Document excerpt:
━━━━━━

Welcome to the C++ part of the sux project.
We provide two implementations of rank/select queries for bit arrays of up
to 2^64 bits. The constructor requires a pointer to a uint_64 array and
a number of bits, and a parameter trading off space versus speed in the
case of simple_select. The classes provide obvious rank/select methods.
Please see my paper "Broadword Implementation of Rank/Select Queries"
for details about the implementations.
We also provide an implementation of Jacobson's balanced parentheses data
structure. Please see my paper "Broadword Implementation of Parenthesis
Queries" for details about the implementations.
- rank9sel.cpp/rank9sel.h use rank9 as basic structure and add on top
select9 (+25%-+37.5% depending on data) which provides constant time
selection using further broadword techniques.
- simple_select.cpp/simple_select.h uses broadword bit search to implement
a very efficient selection structure that on uniformly distributed
arrays uses very little additional space and is very fast.
simple_select_zero.cpp does the same for selecting zeroes. Note that by
playing with the parameter max_log2_longwords_per_subinventory you can
trade off space for speed. At 0, space overhead is ~3%. At 3, it is
about ~12% but queries are almost twice faster.
- elias_fano.cpp/elias_fano.h implements an opportunistic data structure:
the original bit array is not required. It uses simple_select_half--a data
structure identical to simple_select but with constants hardwired for
density 1/2.
- jacobson.cpp/jacobson.h implements Jacobson's o(n) constant-time rank
structure.
Since version 0.8, we heavily use gcc's built-in functions
__builtin_popcountll(), __builtin_clzll() and __builtin_ctzll(), which map
to single instructions for population counting, counting the number of
leading zeroes and counting the number of trailing zeroes. Please compile
with -msse4.2 using a recent gcc. The improvements in speed, in particular
for structures depending on bit search, are impressive.
By defining some symbols you can conditionally compile different behaviours:
- RANKPOPCOUNT in rank9.cpp will use popcounts for ranking instead of
broadword algorithms;
- RANKPOPCOUNT2 in rank9.cpp will use *unrolled* popcounts;
- SELPOPCOUNT will use popcounts for selection instead of broadword algorithms;
- bal_paren.cpp/bal_paren.h implements Jacobson's o(n) constant-time rank
structure. In that case, SLOW_NO_TABS compiles in for-loop instead of
broadword implementations.
All classes are heavily asserted. For testing speed, remember to use
-DNDEBUG.
The files testcount64.cpp and testselect64.cpp provide testing in
isolation for rank/select techniques inside a word. testranksel.cpp can be
compiled with more or less any structure by defining CLASS to the
structure name, and MAX_LOG2_LONGWORDS_PER_SUBINVENTORY if CLASS is
simple_select; it provides testing of rank/select primitives (please see
the makefile). Beside the number of bits, you can provide one or two
probabilities. Bits will be set to one with the given probability in the
first half of the test array, and with the second probability in the
second half (if no second probability is specified, it is assumed to be
equal to the first one). This setup is necessary to show the slow
behaviour of naive implementations on half-almost-empty-half-almost-full
arrays.
testbalparen.cpp tests the speed of finding a matching close parenthesis,
and requires the number of parentheses in the test string. By providing an
additional twist between 0 and 1 you can skew the string distribution
towards strings with deeper nestings (1 means no twist).
Enjoy,
seba (vigna@acm.org)

━━━━━━

Supplied data:
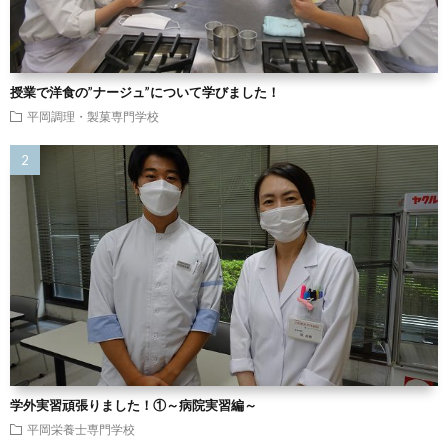
授業で洋食の”ナージュ”について学びました！
平岡調理・製菓専門学校
学外実習頑張りました！①～病院実習編～
平岡栄養士専門学校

━━━━━━

Exercise requirements: Could you reproduce the sux project text word for word, from "Since version 0.8, we" down to "search, are impressive."?

Output below:
Since version 0.8, we heavily use gcc's built-in functions
__builtin_popcountll(), __builtin_clzll() and __builtin_ctzll(), which map
to single instructions for population counting, counting the number of
leading zeroes and counting the number of trailing zeroes. Please compile
with -msse4.2 using a recent gcc. The improvements in speed, in particular
for structures depending on bit search, are impressive.